Baltic Requiem' gives incomplete score

Television

June 24, 1991|By Michael Hill

*Last January, under the cloak of the blanket of coverage given to the war in the Persian Gulf, the Soviet Union's army launched a brutal attack against the Latvian Parliament in Riga.

The parliament, which had passed an independence resolution in defiance of Soviet authority, had been in continuous session for more than a week. The parliament building was surrounded by Latvian citizens who had come to protect their new-found freedom from the Russians who had ruled their land since the end of World War II.

These hundreds of citizens were there to witness, certain that their presence would stop any brutality. But it did not. The whole world was not watching. America had its channels tuned to Iraq.

However, the cameras of Latvian filmmaker Juris Podnieks were watching, and the brutal, horrifying and ultimately personally tragic reality they record provide a sobering finish to "Baltic Requiem," a 90-minute program about the states of Latvia, Lithuania and Estonia.

The first hour of "Baltic Requiem," which will be on Maryland Public Television, channels 22 and 67, at 9 tonight, has an entirely different tone, one more in keeping with the program's title.

Podnieks, who filmed the five-part series "Soviets," uses a gathering of Latvian choirs from around the world at a national song festival to link his impressionistic account of the recent history of these lands.

Again and again, the cameras return to the images of thousands of people in various native costumes dancing as the haunting melodies of these old songs provide a constant background to the tales of Soviet invasion, repression and imprisonment.

At times the images seem absurd: A

woman tries to maintain a simple peasant life on an Estonian island that the Soviets have taken over for military use, including target practice for tanks and missiles.

At times the images are soberingly poignant: A man retrieving his mother's body from her grave in Siberia so that it can be returned to her native Baltic land watches as her skull is dusted off and her bones placed in a container.

At times they are simply beautiful: A hill of crosses in what is apparently a graveyard in Lithuania stands as a testament to thousands of them that had to sprout again and again after the Soviets bulldozed them.

At times, however, the images and information are simply incomplete. The narration -- in the first hour only subtitles -- states that Russia invaded these countries in 1939 after a pact between Hitler and Stalin.

But it does not say what happened when Hitler came in with his troops on his way to invade Russia, exactly how much the Baltic lands welcomed the Nazis as liberators from Russian oppression, how fervently they aided what turned out to be the losing side in World War II.

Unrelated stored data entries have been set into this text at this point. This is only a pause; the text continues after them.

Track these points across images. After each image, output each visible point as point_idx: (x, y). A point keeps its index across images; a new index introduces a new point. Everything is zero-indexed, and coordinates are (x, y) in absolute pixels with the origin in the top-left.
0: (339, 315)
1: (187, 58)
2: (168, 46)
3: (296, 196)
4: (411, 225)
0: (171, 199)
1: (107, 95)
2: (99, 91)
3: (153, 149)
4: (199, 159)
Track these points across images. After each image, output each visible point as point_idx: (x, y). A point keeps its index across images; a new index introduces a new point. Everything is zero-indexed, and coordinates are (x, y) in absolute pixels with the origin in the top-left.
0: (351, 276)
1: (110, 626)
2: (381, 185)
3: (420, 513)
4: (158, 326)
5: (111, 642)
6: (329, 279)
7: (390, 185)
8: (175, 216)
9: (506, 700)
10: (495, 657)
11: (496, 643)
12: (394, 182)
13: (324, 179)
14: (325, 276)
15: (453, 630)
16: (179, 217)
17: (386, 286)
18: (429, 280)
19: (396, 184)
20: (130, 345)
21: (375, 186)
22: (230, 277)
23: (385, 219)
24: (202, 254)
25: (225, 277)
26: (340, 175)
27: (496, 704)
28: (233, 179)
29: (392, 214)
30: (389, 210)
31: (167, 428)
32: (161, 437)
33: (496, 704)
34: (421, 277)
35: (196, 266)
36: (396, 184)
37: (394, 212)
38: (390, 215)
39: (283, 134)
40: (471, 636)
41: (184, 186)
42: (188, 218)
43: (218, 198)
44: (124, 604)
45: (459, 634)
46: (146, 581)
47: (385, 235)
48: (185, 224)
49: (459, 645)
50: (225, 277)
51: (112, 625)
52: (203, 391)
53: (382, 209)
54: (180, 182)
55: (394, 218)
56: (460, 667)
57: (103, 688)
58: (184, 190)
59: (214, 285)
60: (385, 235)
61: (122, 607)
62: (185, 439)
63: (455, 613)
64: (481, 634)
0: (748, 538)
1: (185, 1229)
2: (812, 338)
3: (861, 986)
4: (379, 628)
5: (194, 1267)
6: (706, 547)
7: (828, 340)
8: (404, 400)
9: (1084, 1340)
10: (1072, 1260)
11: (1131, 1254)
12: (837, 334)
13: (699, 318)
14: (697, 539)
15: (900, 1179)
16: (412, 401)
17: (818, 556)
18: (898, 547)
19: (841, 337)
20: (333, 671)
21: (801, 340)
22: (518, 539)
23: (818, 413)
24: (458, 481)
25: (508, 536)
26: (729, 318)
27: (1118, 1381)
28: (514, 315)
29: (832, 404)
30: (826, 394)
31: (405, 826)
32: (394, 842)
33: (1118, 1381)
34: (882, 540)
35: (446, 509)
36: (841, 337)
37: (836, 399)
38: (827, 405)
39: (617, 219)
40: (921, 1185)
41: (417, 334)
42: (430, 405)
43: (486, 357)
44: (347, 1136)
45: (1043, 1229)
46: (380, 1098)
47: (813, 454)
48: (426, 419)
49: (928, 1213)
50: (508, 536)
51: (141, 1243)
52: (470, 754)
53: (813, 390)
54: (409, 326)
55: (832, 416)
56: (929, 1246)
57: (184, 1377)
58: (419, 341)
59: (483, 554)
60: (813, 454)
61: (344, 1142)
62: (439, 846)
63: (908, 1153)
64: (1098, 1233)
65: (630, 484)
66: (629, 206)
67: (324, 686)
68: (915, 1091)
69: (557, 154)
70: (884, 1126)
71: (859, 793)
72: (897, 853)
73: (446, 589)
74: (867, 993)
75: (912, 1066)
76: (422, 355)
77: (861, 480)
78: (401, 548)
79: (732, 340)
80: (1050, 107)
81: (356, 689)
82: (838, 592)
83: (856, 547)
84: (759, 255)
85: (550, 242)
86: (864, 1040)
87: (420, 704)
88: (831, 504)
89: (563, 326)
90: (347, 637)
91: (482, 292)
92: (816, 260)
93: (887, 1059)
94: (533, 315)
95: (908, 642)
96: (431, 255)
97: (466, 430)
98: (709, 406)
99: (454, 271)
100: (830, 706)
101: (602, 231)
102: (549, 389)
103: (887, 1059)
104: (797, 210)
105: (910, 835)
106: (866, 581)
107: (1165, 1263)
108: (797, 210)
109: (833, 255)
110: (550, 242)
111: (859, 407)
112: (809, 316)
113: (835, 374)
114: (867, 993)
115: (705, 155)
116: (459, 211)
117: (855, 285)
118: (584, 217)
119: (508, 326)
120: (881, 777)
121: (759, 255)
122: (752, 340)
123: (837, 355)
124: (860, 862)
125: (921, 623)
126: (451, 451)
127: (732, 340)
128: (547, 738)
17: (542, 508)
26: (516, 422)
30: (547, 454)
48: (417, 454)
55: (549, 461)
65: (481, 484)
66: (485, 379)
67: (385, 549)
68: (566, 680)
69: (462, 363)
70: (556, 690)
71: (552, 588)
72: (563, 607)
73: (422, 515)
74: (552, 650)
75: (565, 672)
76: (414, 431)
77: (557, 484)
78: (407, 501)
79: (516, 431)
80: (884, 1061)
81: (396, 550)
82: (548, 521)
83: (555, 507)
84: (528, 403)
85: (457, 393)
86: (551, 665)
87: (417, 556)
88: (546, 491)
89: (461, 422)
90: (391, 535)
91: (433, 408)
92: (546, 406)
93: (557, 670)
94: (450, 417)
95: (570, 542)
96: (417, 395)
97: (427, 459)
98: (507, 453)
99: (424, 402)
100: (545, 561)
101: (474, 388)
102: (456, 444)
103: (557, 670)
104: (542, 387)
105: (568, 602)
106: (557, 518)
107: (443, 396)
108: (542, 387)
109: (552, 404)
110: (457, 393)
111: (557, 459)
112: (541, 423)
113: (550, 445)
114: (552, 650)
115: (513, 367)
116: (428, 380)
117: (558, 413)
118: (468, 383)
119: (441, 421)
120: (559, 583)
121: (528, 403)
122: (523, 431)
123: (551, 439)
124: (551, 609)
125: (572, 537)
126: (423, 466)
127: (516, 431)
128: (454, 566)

Nor is there even one mention of the Jews that previously lived in these countries, the hundreds of thousands of them that vanished and died during the years of Nazi

rule.

So focused is "Baltic Requiem" on Soviet domination that it skims over the relationship between these countries and Nazi Germany, though those years are crucial to understanding their current plight.

Indeed, when Hedrick Smith, the host for the PBS version of this British-funded program, equates nationalism and freedom in his gung-ho introduction, you might pause a bit and wonder if the battles between the Serbs and Croats in Yugoslavia and the many other ethnic rivalries that have re-emerged in eastern Europe after the downfall of socialism are really battles for freedom or only outbursts of ancient, irrational anger.

At one point, the subtitles note that more than 50 percent of the residents of Latvia are not Latvian, blaming this on "Russification." Not that long ago, people in America said the same thing, blaming it on immigration. Combine such sentiments with the summoning up of old folk traditions in the national song festival and you have a form of nationalism that might not be equated with freedom, but has the potential for being the opposite. Nationalism clearly has its downside, and neither that, nor troublesome history, should not be avoided in discussions of the Baltic States.

But, after the requiem, filmed in the summer of 1990, view the images of the winter of 1991, see the heel of oppression come down squarely on the neck of Latvia, and realize that the first order of the day is to get that Russian boot out of the way. Then we can find out if the Baltic States are ready to be modern, multi-ethnic democracies, or countries that would shun those who don't know the words to the old songs.